Software vulnerabilities are a phenomenon that exists in the products of every software vendor and encompasses operating systems and application software from major players such as Microsoft, Adobe and others. Web browsers of all sorts are an increasingly prevalent source of system compromises. In order to address these threats it is essential to find a multi-platform patch management tool.
The third major component of a comprehensive security strategy is web content filtering. With an increasing number of applications being accessed and data being exchanged over the web, the threats of either system compromise or data loss are much greater than they were just a few years ago. Inappropriate or malicious content on the internet poses a threat both to the integrity and security of an organisation’s data and to the productivity of the organisation as a whole. Appropriate use policies are important but without the right tools they are more or less unenforceable in practice. Web content filtering tools limit inappropriate access and provide internet usage reports.
Managing remote users doesn’t have to be a disaster. With the right tools in the hands of skilled IT professionals, they can be handled almost as easily as those workers in the office.
Understand the problem
The first part in understanding the remote support task is to know who is out there and what they have. Rather than asking all workers what they have and getting largely
incomplete answers, use asset management to query the remote system. An up-to-date inventory of hardware and software is a critical enabler to effective troubleshooting.
Find a way to train
Remote users are by definition more vulnerable than those behind internal firewalls but many users may not be aware of the extent of the threat. User education is important to help staff understand how to set up secure passwords, avoid phishing and other email exploits, and make sure that their systems are secure.
Standardise and control
It is always easier to support systems that use a standard configuration. Make sure all remote workers have company-supported operating systems and applications. Then lock down the system by restricting admin access so these configurations can’t be changed either deliberately or inadvertently.

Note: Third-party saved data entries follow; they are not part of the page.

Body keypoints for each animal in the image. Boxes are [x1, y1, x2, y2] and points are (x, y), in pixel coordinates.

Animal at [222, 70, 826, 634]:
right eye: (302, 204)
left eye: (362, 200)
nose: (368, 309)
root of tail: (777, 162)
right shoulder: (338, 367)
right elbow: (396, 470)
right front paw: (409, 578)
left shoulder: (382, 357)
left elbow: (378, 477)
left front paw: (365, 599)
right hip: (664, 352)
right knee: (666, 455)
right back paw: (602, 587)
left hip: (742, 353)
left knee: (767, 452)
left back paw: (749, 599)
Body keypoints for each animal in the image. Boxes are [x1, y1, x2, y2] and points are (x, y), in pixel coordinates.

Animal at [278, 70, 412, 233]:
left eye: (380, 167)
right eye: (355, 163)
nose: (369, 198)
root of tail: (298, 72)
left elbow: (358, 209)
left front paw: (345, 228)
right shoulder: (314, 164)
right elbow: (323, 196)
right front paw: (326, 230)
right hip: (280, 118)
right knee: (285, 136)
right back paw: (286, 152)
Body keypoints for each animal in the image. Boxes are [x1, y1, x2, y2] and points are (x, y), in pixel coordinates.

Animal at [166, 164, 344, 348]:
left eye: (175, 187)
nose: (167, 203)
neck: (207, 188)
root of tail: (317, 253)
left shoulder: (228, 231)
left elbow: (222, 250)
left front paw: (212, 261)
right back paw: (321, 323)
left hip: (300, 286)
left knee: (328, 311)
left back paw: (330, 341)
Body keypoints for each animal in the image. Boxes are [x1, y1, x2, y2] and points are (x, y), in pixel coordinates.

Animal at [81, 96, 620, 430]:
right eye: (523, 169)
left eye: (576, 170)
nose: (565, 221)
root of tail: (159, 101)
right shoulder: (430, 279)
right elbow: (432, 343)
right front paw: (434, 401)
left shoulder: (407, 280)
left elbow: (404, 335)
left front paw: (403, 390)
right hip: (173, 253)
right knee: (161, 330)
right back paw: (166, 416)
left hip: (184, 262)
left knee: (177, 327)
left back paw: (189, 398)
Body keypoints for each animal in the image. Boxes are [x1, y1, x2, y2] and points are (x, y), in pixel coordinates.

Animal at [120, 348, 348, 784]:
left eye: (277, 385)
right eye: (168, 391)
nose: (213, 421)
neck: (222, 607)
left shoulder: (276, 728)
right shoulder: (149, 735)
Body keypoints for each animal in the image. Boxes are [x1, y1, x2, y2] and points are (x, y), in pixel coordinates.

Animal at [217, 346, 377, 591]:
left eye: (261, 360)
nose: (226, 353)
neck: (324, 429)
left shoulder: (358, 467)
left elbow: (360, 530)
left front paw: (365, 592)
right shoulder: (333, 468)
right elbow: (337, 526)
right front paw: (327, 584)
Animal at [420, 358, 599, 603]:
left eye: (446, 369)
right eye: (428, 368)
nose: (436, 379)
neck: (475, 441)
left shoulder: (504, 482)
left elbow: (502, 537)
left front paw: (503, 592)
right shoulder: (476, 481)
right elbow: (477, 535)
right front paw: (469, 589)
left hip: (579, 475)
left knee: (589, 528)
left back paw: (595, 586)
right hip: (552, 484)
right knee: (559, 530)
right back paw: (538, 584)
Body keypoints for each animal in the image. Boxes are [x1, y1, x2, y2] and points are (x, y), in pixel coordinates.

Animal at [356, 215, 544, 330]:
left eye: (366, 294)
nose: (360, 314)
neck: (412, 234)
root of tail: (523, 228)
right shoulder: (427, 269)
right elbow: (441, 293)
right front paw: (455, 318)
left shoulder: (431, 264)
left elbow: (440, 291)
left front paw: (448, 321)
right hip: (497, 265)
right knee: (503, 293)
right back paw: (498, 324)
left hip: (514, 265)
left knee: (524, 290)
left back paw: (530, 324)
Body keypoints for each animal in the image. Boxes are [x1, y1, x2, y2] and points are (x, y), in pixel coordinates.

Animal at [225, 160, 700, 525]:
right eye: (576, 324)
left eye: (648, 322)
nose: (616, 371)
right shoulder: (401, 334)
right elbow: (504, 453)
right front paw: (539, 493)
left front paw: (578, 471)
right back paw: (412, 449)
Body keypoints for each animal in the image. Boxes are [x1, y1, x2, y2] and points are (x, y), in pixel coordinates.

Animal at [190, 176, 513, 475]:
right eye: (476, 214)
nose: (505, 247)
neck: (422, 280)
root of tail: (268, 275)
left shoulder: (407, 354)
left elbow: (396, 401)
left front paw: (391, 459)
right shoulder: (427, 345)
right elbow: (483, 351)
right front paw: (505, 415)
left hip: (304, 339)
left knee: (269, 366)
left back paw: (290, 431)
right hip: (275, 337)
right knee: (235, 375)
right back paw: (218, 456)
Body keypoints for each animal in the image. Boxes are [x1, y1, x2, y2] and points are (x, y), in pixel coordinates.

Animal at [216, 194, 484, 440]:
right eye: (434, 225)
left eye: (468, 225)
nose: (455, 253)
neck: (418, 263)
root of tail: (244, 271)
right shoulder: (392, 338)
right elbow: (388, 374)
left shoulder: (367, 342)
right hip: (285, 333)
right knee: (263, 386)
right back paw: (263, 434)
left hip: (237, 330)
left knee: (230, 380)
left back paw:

Stop problems before they happen
It is far better to prevent the common PC problems than to have to remediate them after they have occurred. The right combination of tools provides an efficient and effective solution to that requirement. In particular, effective anti-malware, comprehensive software patching and web content filtering tools are essential to protect the modern connected business from business data loss or impaired productivity. The most efficient way for IT administrators to deliver these tools is through an integrated, cloud-based management platform that can be managed from and operates over any location in which the business conducts its operations.